NORTH ADAMS -- Now that she's celebrated 15 years in business, the owner of Mia's Exchange Consignment Shop says she plans on doubling her streak.
"I plan on being here another 15 years; I love it," Maria Carmain, owner of the 11 Eagle St. shop, said Saturday.
A focus on customer service is the secret to the success and longevity of the business, according to Carmain.
"We know a lot of our customers; we know what they're looking for, and if I don't have it, I can get it for them," she said. According to her mother, Lucille Levanos, who also works in the store, Carmain prides herself on knowing her customers.
Carmain's favorite part of the business is interacting with and listening to her consignment customers.
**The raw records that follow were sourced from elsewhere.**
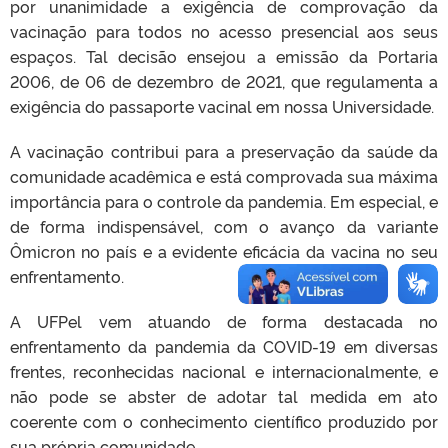
por unanimidade a exigência de comprovação da
vacinação para todos no acesso presencial aos seus
espaços. Tal decisão ensejou a emissão da Portaria
2006, de 06 de dezembro de 2021, que regulamenta a
exigência do passaporte vacinal em nossa Universidade.
A vacinação contribui para a preservação da saúde da
comunidade acadêmica e está comprovada sua máxima
importância para o controle da pandemia. Em especial, e
de forma indispensável, com o avanço da variante
Ômicron no país e a evidente eficácia da vacina no seu
enfrentamento.
A UFPel vem atuando de forma destacada no
enfrentamento da pandemia da COVID-19 em diversas
frentes, reconhecidas nacional e internacionalmente, e
não pode se abster de adotar tal medida em ato
coerente com o conhecimento científico produzido por
sua própria comunidade.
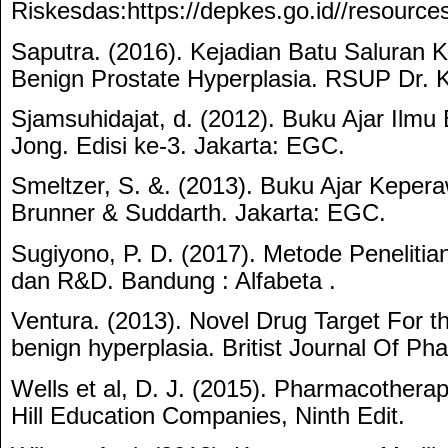
Riskesdas:https://depkes.go.id//resourc
Saputra. (2016). Kejadian Batu Saluran 
Benign Prostate Hyperplasia. RSUP Dr. 
Sjamsuhidajat, d. (2012). Buku Ajar Ilm
Jong. Edisi ke-3. Jakarta: EGC.
Smeltzer, S. &. (2013). Buku Ajar Keper
Brunner & Suddarth. Jakarta: EGC.
Sugiyono, P. D. (2017). Metode Penelitian K
dan R&D. Bandung : Alfabeta .
Ventura. (2013). Novel Drug Target For 
benign hyperplasia. Britist Journal Of P
Wells et al, D. J. (2015). Pharmacothe
Hill Education Companies, Ninth Edit.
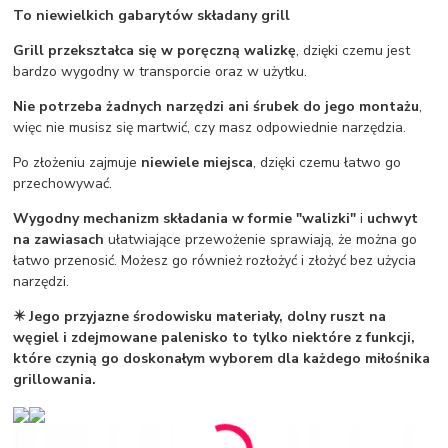
To niewielkich gabarytów składany grill
Grill przekształca się w poręczną walizkę
, dzięki czemu jest
bardzo wygodny w transporcie oraz w użytku.
Nie potrzeba żadnych narzędzi ani śrubek do jego montażu
,
więc nie musisz się martwić, czy masz odpowiednie narzędzia.
Po złożeniu zajmuje
niewiele miejsca
, dzięki czemu łatwo go
przechowywać.
Wygodny mechanizm składania w formie "walizki"
i
uchwyt
na zawiasach
ułatwiające przewożenie sprawiają, że można go
łatwo przenosić. Możesz go również rozłożyć i złożyć bez użycia
narzędzi.
✴️ Jego przyjazne środowisku materiały, dolny ruszt na
węgiel i zdejmowane palenisko to tylko niektóre z funkcji,
które czynią go doskonałym wyborem dla każdego miłośnika
grillowania.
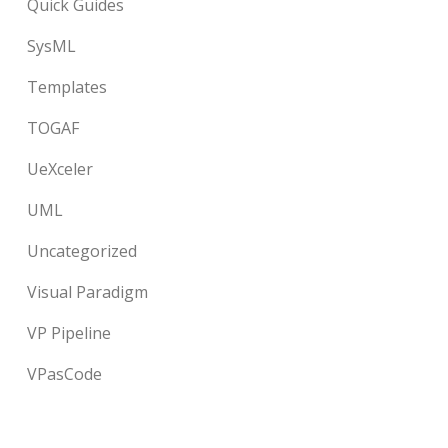
Quick Guides
SysML
Templates
TOGAF
UeXceler
UML
Uncategorized
Visual Paradigm
VP Pipeline
VPasCode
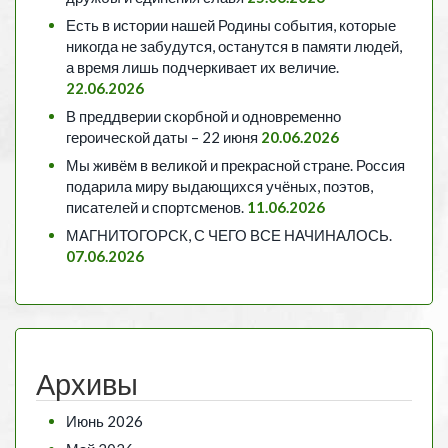
Есть в истории нашей Родины события, которые
никогда не забудутся, останутся в памяти людей,
а время лишь подчеркивает их величие.
22.06.2026
В преддверии скорбной и одновременно
героической даты – 22 июня
20.06.2026
Мы живём в великой и прекрасной стране. Россия
подарила миру выдающихся учёных, поэтов,
писателей и спортсменов.
11.06.2026
МАГНИТОГОРСК, С ЧЕГО ВСЕ НАЧИНАЛОСЬ.
07.06.2026
Архивы
Июнь 2026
"I enjoy the people," Carmain said. "Everybody comes in and they always have a story."
Despite the hazards of running a small business, Carmain and Levanos say they don't remember facing any difficult patches in the last 15 years.
"We are always slow in the winter, but we run a lot of specials," Carmain said, "It's been pretty smooth sailing."
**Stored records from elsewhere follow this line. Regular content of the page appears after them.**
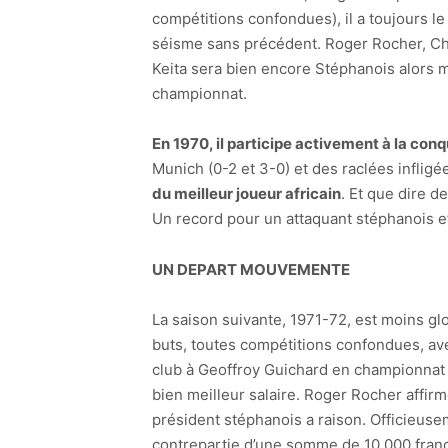
compétitions confondues), il a toujours le
séisme sans précédent. Roger Rocher, Char
Keita sera bien encore Stéphanois alors m
championnat.
En 1970, il participe activement à la co
Munich (0-2 et 3-0) et des raclées infligée
du meilleur joueur africain
. Et que dire 
Un record pour un attaquant stéphanois et 
UN DEPART MOUVEMENTE
La saison suivante, 1971-72, est moins glo
buts, toutes compétitions confondues, ave
club à Geoffroy Guichard en championnat (9-
bien meilleur salaire. Roger Rocher affirme
président stéphanois a raison. Officieusem
contrepartie d’une somme de 10 000 francs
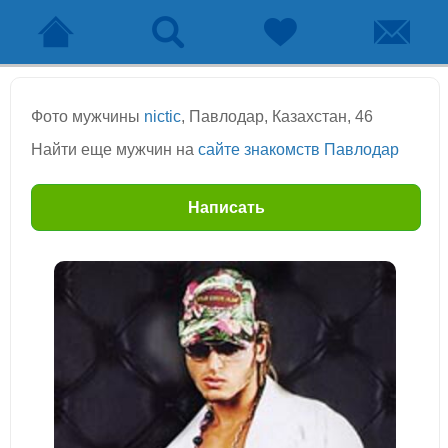
Фото мужчины
nictic
, Павлодар, Казахстан, 46
Найти еще мужчин на
сайте знакомств Павлодар
Написать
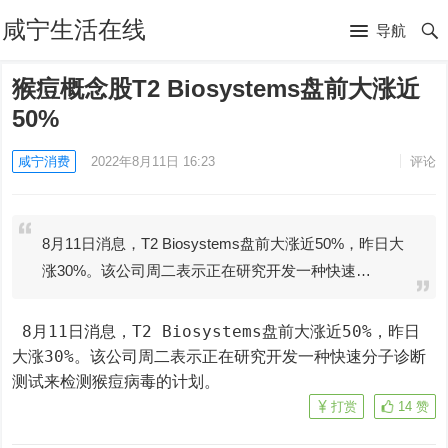
咸宁生活在线
导航
猴痘概念股T2 Biosystems盘前大涨近
50%
咸宁消费
2022年8月11日 16:23
评论
8月11日消息，T2 Biosystems盘前大涨近50%，昨日大
涨30%。该公司周二表示正在研究开发一种快速…
 8月11日消息，T2 Biosystems盘前大涨近50%，昨日
大涨30%。该公司周二表示正在研究开发一种快速分子诊断
测试来检测猴痘病毒的计划。
打赏
14
赞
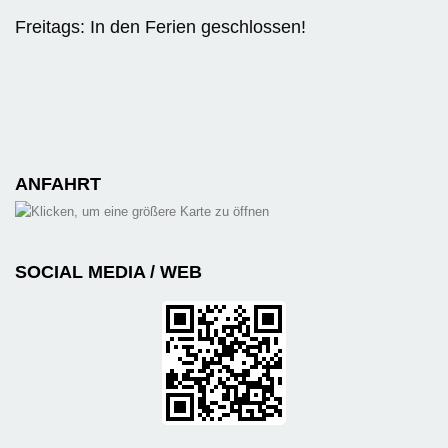
Freitags: In den Ferien geschlossen!
ANFAHRT
SOCIAL MEDIA / WEB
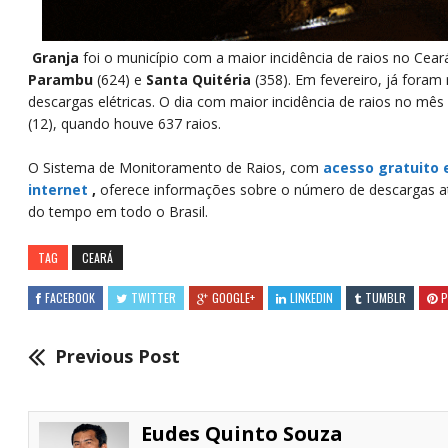
Granja
foi o município com a maior incidência de raios no Cear
Parambu
(624) e
Santa Quitéria
(358). Em fevereiro, já foram 
descargas elétricas. O dia com maior incidência de raios no mês
(12), quando houve 637 raios.
O Sistema de Monitoramento de Raios, com
acesso gratuito e
internet
,
oferece informações sobre o número de descargas at
do tempo em todo o Brasil.
TAG
CEARÁ
FACEBOOK
TWITTER
GOOGLE+
LINKEDIN
TUMBLR
P
Previous Post
Eudes Quinto Souza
While they don't recall any specific bizarre item they have encountered over the years in the consignment business, Carmain and Levanos are however amazed at how often items they fear will never sell barely get a chance to sit on the shelves.
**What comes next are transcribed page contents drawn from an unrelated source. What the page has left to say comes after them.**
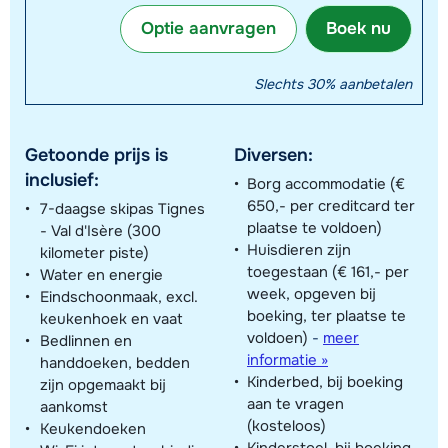
Optie aanvragen
Boek nu
Slechts 30% aanbetalen
Getoonde prijs is
Diversen:
inclusief:
Borg accommodatie (€
650,- per creditcard ter
7-daagse skipas Tignes
plaatse te voldoen)
- Val d'Isère (300
Huisdieren zijn
kilometer piste)
toegestaan (€ 161,- per
Water en energie
week, opgeven bij
Eindschoonmaak, excl.
boeking, ter plaatse te
keukenhoek en vaat
voldoen)
-
meer
Bedlinnen en
informatie »
handdoeken, bedden
Kinderbed, bij boeking
zijn opgemaakt bij
aan te vragen
aankomst
(kosteloos)
Keukendoeken
Kinderstoel, bij boeking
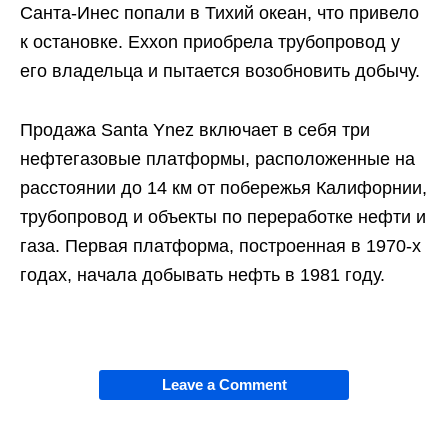
Санта-Инес попали в Тихий океан, что привело
к остановке. Exxon приобрела трубопровод у
его владельца и пытается возобновить добычу.
Продажа Santa Ynez включает в себя три
нефтегазовые платформы, расположенные на
расстоянии до 14 км от побережья Калифорнии,
трубопровод и объекты по переработке нефти и
газа. Первая платформа, построенная в 1970-х
годах, начала добывать нефть в 1981 году.
Leave a Comment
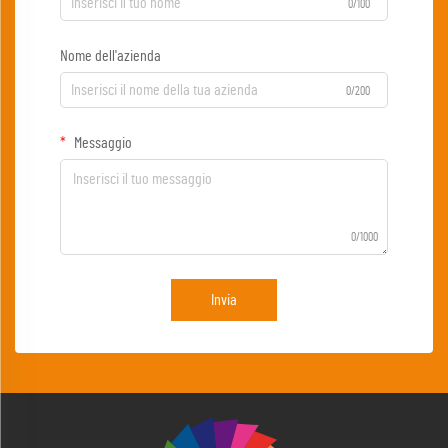
0/100
Nome dell'azienda
0/200
Messaggio
0/1000
Invia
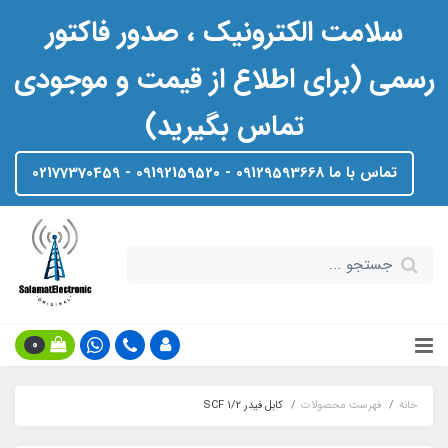
سلامت الکترونیک ، صدور فاکتور
رسمی (برای اطلاع از قیمت و موجودی
تماس بگیرید)
تماس با ما 09129593668 - 09192159520 - 02177370459
0
خانه
فهرست محصولات
کابل فیدر 1/2 SCF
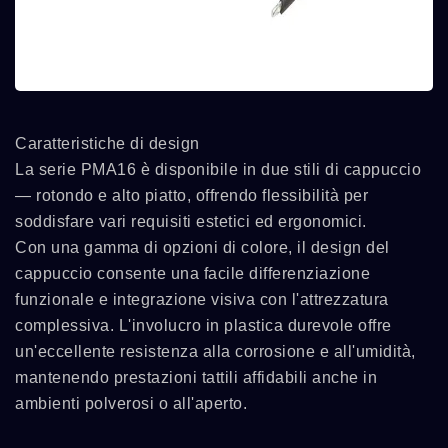
Caratteristiche di design
La serie PMA16 è disponibile in due stili di cappuccio
— rotondo e alto piatto, offrendo flessibilità per
soddisfare vari requisiti estetici ed ergonomici.
Con una gamma di opzioni di colore, il design del
cappuccio consente una facile differenziazione
funzionale e integrazione visiva con l'attrezzatura
complessiva. L'involucro in plastica durevole offre
un'eccellente resistenza alla corrosione e all'umidità,
mantenendo prestazioni tattili affidabili anche in
ambienti polverosi o all'aperto.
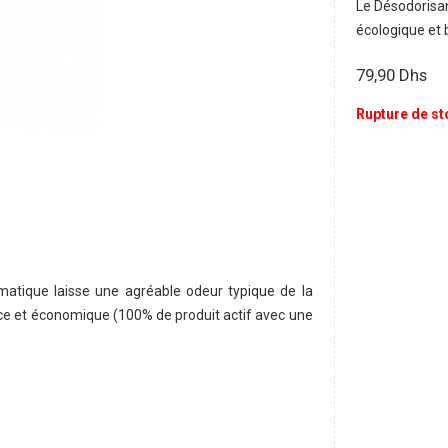
Le Désodorisan
écologique et b
79,90
Dhs
Rupture de st
matique laisse une agréable odeur typique de la
ce et économique (100% de produit actif avec une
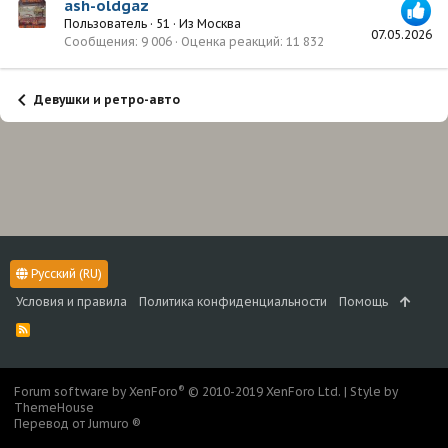
ash-oldgaz
Пользователь
·
51
·
Из
Москва
07.05.2026
Сообщения
9 006
Оценка реакций
11 832
Девушки и ретро-авто
Русский (RU)
Условия и правила
Политика конфиденциальности
Помощь
R
S
S
®
Forum software by XenForo
© 2010-2019 XenForo Ltd.
|
Style by
ThemeHouse
Перевод от Jumuro ®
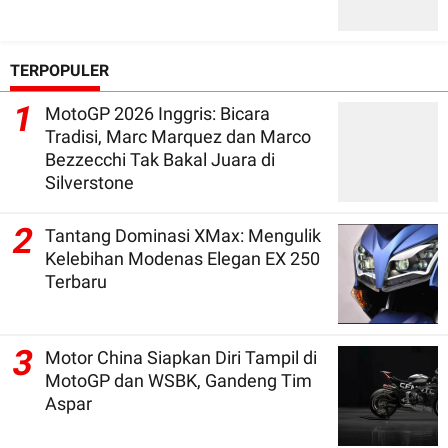
TERPOPULER
1
MotoGP 2026 Inggris: Bicara
Tradisi, Marc Marquez dan Marco
Bezzecchi Tak Bakal Juara di
Silverstone
2
Tantang Dominasi XMax: Mengulik
Kelebihan Modenas Elegan EX 250
Terbaru
3
Motor China Siapkan Diri Tampil di
MotoGP dan WSBK, Gandeng Tim
Aspar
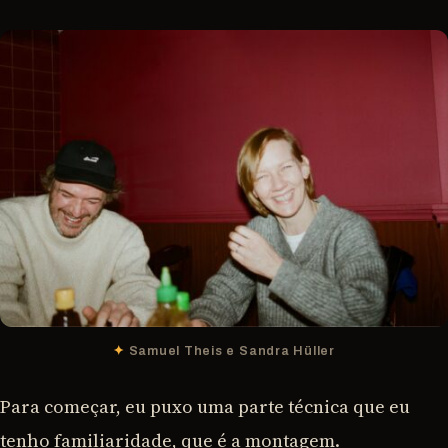
Samuel Theis e Sandra Hüller
Para começar, eu puxo uma parte técnica que eu
tenho familiaridade, que é a montagem.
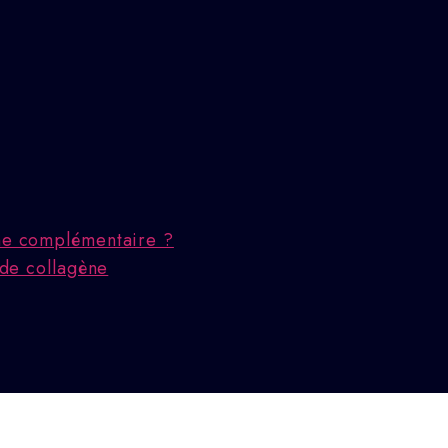
che complémentaire ?
 de collagène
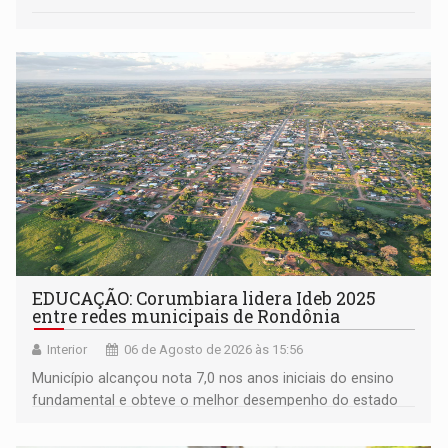
EDUCAÇÃO: Corumbiara lidera Ideb 2025
entre redes municipais de Rondônia
Interior
06 de Agosto de 2026 às 15:56
Município alcançou nota 7,0 nos anos iniciais do ensino
fundamental e obteve o melhor desempenho do estado
na rede municipal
"They bring things in and we think that's never going to sell," Levanos said.
Carmain also expressed amazement at how some items fly off the shelf.
"I'll get something in and say I don't think I can sell this, but I'm going to try, and then somebody comes in and says ‘Oh my god that's just what I'm looking for,' " she said.
From their store windows, the pair has witnessed many changes in the city over their years in business.
"We've seen a lot of empty stores, but now they're filling up with art," Levanos said.
"We have had over a thousand consignments since we started," Carmain said, adding that many of her consignors have passed away over the last 15 years.
"But we have somebody new come in to take their place," Levanos said.
The arrival of the Walmart Supercenter has also left the duo unfazed.
"I'm not worried about the Walmart because it doesn't seem like they have as many clothes like they used to," Carmain said.
The store only has one main competitor according to Carmain.
"It's hard competing with Goodwill because they get everything free," Levanos said.
Because they are a consignment shop, Mia's can't price things as low as a store that has an inventory made up of donations, according to Carmain.
"We don't mark our prices high, but we try to make it fair so at least somebody can get something for their things on consignment," she said.
Mia's Exchange carries name-brand women's, men's and children's clothing, as well as house hold items. The store has a 99 cent rack and runs daily specials.
"We have a lot of repeat customers," said Carmain. Our prices are very low -- lower than other places around here."
Carmain said her enthusiasm for consignment shops is something that always existed, and others recognized.
"I love tag sales, flea markets; I always wanted to do this," Carmine said, "I started going to the Women's Exchange, and they said ‘gee, I don't know why you don't open your own shop someday. You really seem to enjoy this.' I said, OK, I will."
That was in 1998, and 15 years later, Mia's Exchange is still going.
"We're one of a kind in here," said Levanos.